Due to medical advancements in the treatment and prevention of HIV/AIDS, the number of gay men who die from the disease has drastically reduced but the profound stigma associated with the disease still remains.
However, a new ‘gay disease’ has emerged: monkeypox. Like HIV/AIDS, monkeypox does not just infect gay men. However, men who have sex with men are at the highest risk of infection, with about 99 per cent of U.S. cases being related to male-to-male sexual contact.

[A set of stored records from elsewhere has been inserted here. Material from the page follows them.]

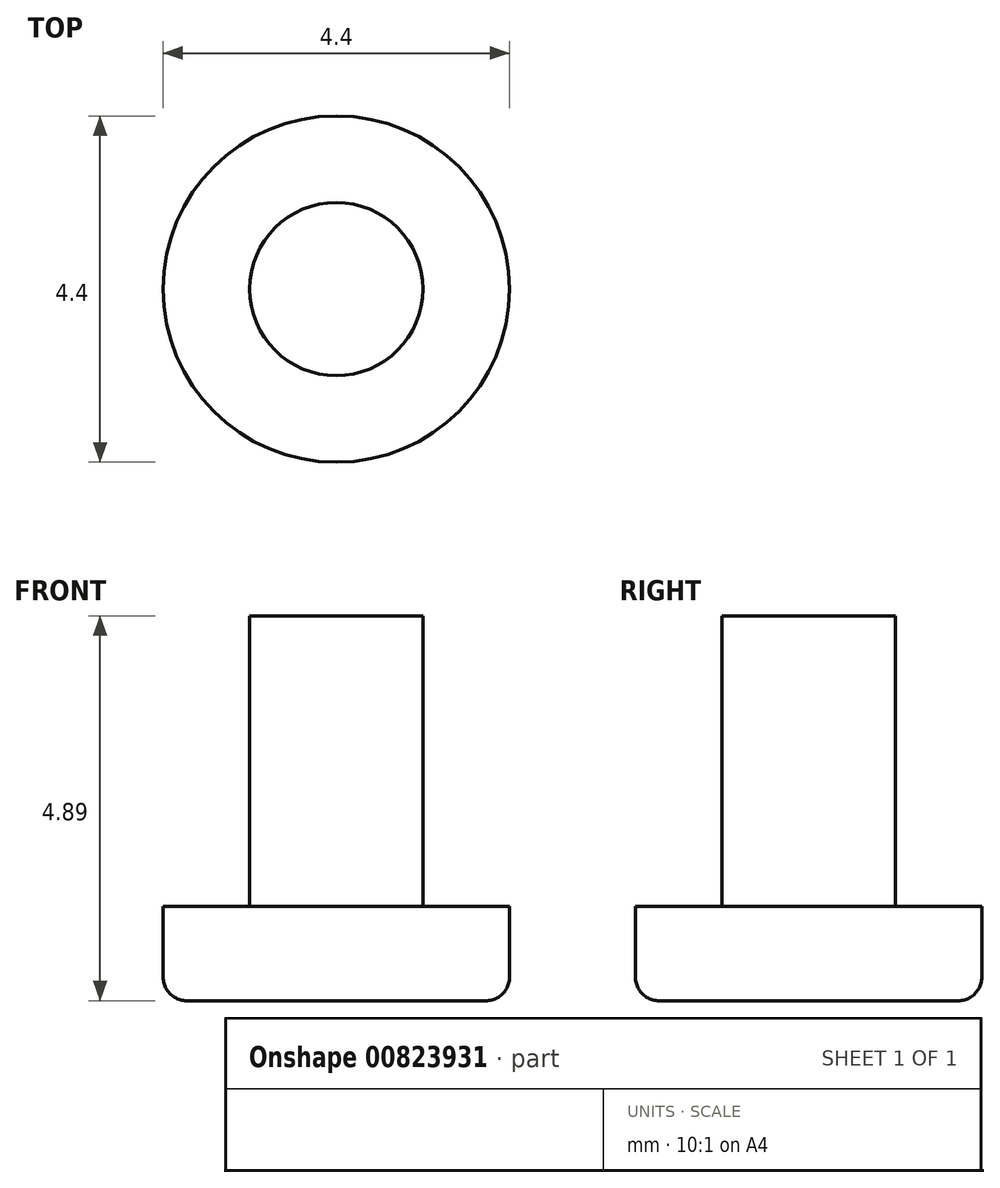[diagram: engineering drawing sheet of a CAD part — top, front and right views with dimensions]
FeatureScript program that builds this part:
annotation { "Feature Type Name" : "Feature", "Feature Type Description" : "" }
export const myFeature = defineFeature(function(context is Context, id is Id, definition is map)
    precondition{}
    {
        {
            var Q0;
            Q0=qCreatedBy(makeId("Front.planeOp"),FACE);
            var sketch = newSketch(context, id + "F0", { "sketchPlane" : qUnion([Q0])});
            skLineSegment(sketch, "E0.bottom", {"start": v(0, 0) * mm, "end": v(-1.1, 0) * mm});
            skLineSegment(sketch, "E0.top", {"start": v(0, 3.69) * mm, "end": v(-1.1, 3.69) * mm});
            skLineSegment(sketch, "E0.left", {"start": v(0, 0) * mm, "end": v(0, 3.69) * mm});
            skLineSegment(sketch, "E0.right", {"start": v(-1.1, 0) * mm, "end": v(-1.1, 3.7) * mm});
            skLineSegment(sketch, "E1.bottom", {"start": v(0, 0) * mm, "end": v(-2.2, 0) * mm});
            skLineSegment(sketch, "E1.top", {"start": v(0, -1.2) * mm, "end": v(-2.2, -1.2) * mm});
            skLineSegment(sketch, "E1.left", {"start": v(0, 0) * mm, "end": v(0, -1.2) * mm});
            skLineSegment(sketch, "E1.right", {"start": v(-2.2, 0) * mm, "end": v(-2.2, -1.2) * mm});
            skLineSegment(sketch, "E2.bottom", {"start": v(-2.2, 0) * mm, "end": v(0, 0) * mm});
            skLineSegment(sketch, "E2.top", {"start": v(-2.2, -0.9) * mm, "end": v(0, -0.9) * mm});
            skLineSegment(sketch, "E2.left", {"start": v(-2.2, 0) * mm, "end": v(-2.2, -0.9) * mm});
            skLineSegment(sketch, "E2.right", {"start": v(0, 0) * mm, "end": v(0, -0.9) * mm});
            skLineSegment(sketch, "E3.bottom", {"start": v(0, 0) * mm, "end": v(-1.9, 0) * mm});
            skLineSegment(sketch, "E3.top", {"start": v(0, -1.2) * mm, "end": v(-1.9, -1.2) * mm});
            skLineSegment(sketch, "E3.right", {"start": v(-1.9, 0) * mm, "end": v(-1.9, -1.2) * mm});
            skArc(sketch, "E4", {"start": v(-2.2, -0.9) * mm, "mid": v(-2.11, -1.11) * mm, "end": v(-1.9, -1.2) * mm});
            skSolve(sketch);
        }
        {
            var Q0;
            Q0=makeQuery(id+"F0.imprint","IMPRINT",FACE,{"disambiguationData":[TD([[makeQuery(id+"F0.imprint","IMPRINT",EDGE,{"derivedFrom":sQuery(id+"F0.wireOp",EDGE,"E0.bottom")}),-1.0]])]});
            var Q1;
            {var subQ5=sQuery(id+"F0.wireOp",EDGE,"E0.bottom");Q1=makeQuery(id+"F0.imprint","IMPRINT",FACE,{"disambiguationData":[TD([[makeQuery(id+"F0.imprint","IMPRINT",EDGE,{"derivedFrom":subQ5}),1.0]])]});}
            var Q2;
            {var subQ0=sQuery(id+"F0.wireOp",EDGE,"E1.left");var subQ1=sQuery(id+"F0.wireOp",EDGE,"E1.top");var subQ2=makeQuery(id+"F0.imprint","INTERSECT",VERTEX,{"derivedFrom":[subQ1,subQ0]});Q2=makeQuery(id+"F0.imprint","IMPRINT",FACE,{"disambiguationData":[TD([[makeQuery(id+"F0.imprint","IMPRINT",EDGE,{"disambiguationData":[TD([[subQ2,1.0]])],"derivedFrom":subQ0}),-1.0]])]});}
            var Q3;
            {var subQ3=sQuery(id+"F0.wireOp",EDGE,"E4");Q3=makeQuery(id+"F0.imprint","IMPRINT",FACE,{"disambiguationData":[TD([[makeQuery(id+"F0.imprint","IMPRINT",EDGE,{"derivedFrom":subQ3}),1.0]])]});}
            var Q4;
            {var subQ0=sQuery(id+"F0.wireOp",EDGE,"E1.right");var subQ1=sQuery(id+"F0.wireOp",EDGE,"E1.bottom");var subQ2=makeQuery(id+"F0.imprint","INTERSECT",VERTEX,{"derivedFrom":[subQ1,subQ0]});Q4=makeQuery(id+"F0.imprint","IMPRINT",FACE,{"disambiguationData":[TD([[makeQuery(id+"F0.imprint","IMPRINT",EDGE,{"disambiguationData":[TD([[subQ2,1.0]])],"derivedFrom":subQ1}),1.0]])]});}
            var Q5;
            Q5=sQuery(id+"F0.wireOp",EDGE,"E0.left");
            revolve(context, id + "F1", {"surfaceOperationType" : NewSurfaceOperationType.NEW, "entities" : qUnion([Q0, Q1, Q2, Q3, Q4]), "axis" : qUnion([Q5]), "revolveType" : RevolveType.FULL});
        }
    });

Similarly to HIV/AIDS, conservative commentators are using monkeypox as a way to justify their homophobia. Conservative writer Rod Dreher wrote that “if you want to avoid monkeypox, stop acting like an animal, screwing your brains out with multiple strangers”. This language continues the portrayal of gay men as being ‘mentally depraved’ and ‘animalistic’. Fox News host Tucker Carlson labelled monkeypox ‘Schlong Covid’, a ‘joke’ which diminishes the harm caused by the disease and mocks the sexual lives of gay men. Conservative writer Anna James Zeighler tweeted “from the abortion rhetoric to the coverage of Monkeypox, they try to avoid the obvious: physically and emotionally it’s absolutely clear that we are meant to be in a monogamous sexual relationship, that any other arrangement has far-reaching consequences”. This seemingly portrays gay men as ‘deserving’ the illness for exceeding the bounds of heterosexual monogamous relationships.
I must emphasise that I do not believe that it is ‘homophobic’ to recognise that monkeypox disproportionately affects men who have sex with men. In fact, I think that it is crucial that we do. By doing so, it allows to focus medical treatment and resources to this marginalised group and hopefully prevent further harm from occurring. However, this is not what conservative commentators are doing. They are not just merely stating ‘the facts’ that gay men are at a higher risk of contracting the disease. Conservatives are using monkeypox to continue the narrative that gay men and their sexual behaviours are ‘sick’, therefore making them ‘responsible’ for their own suffering. Again, this is drastically different from recognising that monkeypox disproportionately affects men who have sex with men.
Recognising that monkeypox significantly impacts this demographic allows us to better support them, whilst what conservatives are doing is perpetuating stigma which prevents people from accessing help and disincentivises gay men receiving medical treatment. Afterall, why spend money on public health initiatives if gay men could just stop having sex? Isn’t it their fault that they’re getting sick?
On TikTok, I have seen gay men post about their experiences with monkeypox. In one video posted on the platform by @tonanty, viewed over 33 million times, he says: “Hey guys, this is what monkeypox looks like. My whole body is basically covered, and it’s not fun. Get the vaccine and stay safe because this is really painful and I don’t even know if I won’t have scars for the rest of my life”. You can see large blisters on his face and hands.
If I was a teenager watching that video I would have been terrified. The fear of getting this ‘gay disease’ and having everyone know that I was gay and was being ‘deservedly’ punished for it, would have been traumatising.
I can assure you that I would not have had that first kiss.